Дом священника… Кто-то приходит сюда излить за чашкой чая свою душу, кто-то – задать терзающий вопрос, но чаще люди несут свою боль. «Поэтому мой дедушка, протоиерей Михаил Семенюк1, – вспоминает Анна Николаевна Гаранкина, – считал, что двери дома священника должны быть открыты денно и нощно».

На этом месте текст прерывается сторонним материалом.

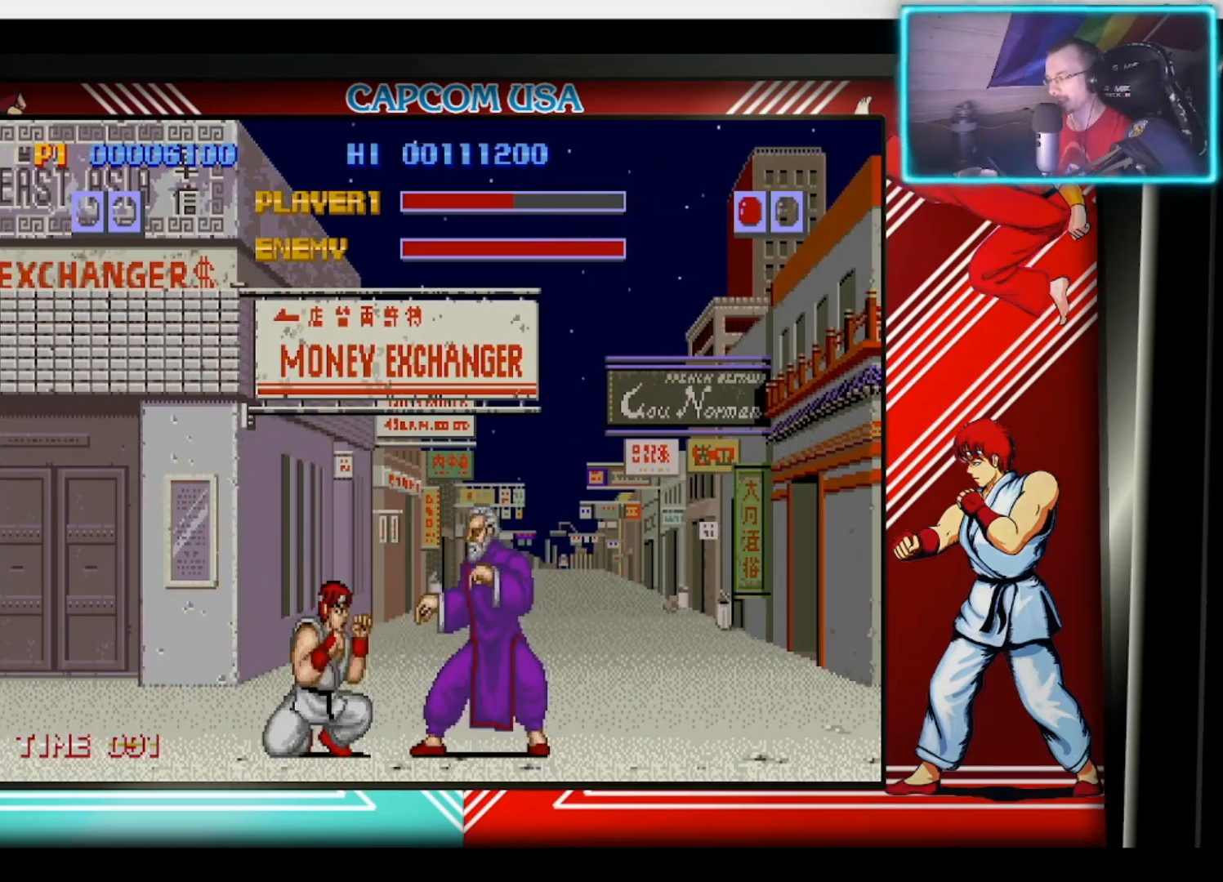
{"buttons": ["SQUARE"], "left_stick": "right", "right_stick": "center", "events": [[33, "SQUARE", "down"], [67, "left_stick", "right"], [117, "SQUARE", "up"], [167, "SQUARE", "down"], [167, "left_stick", "down"], [250, "SQUARE", "up"], [267, "left_stick", "right"], [317, "SQUARE", "down"], [383, "left_stick", "down"], [400, "SQUARE", "up"], [467, "SQUARE", "down"], [483, "left_stick", "right"]]}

Дом отца Михаила в Ялте принимал под своей крышей людей, которых в повседневной жизни трудно было представить вместе: вернувшихся из ссылок аристократов и советских партийных чиновников, известных писателей и простых рабочих. Перелистывая страницы семейного альбома, Анна Николаевна, сотрудница Ялтинского историко-литературного музея, рассказывает о тех, кто составлял повседневную жизнь и наполнял сердца ее дедушки и его близких.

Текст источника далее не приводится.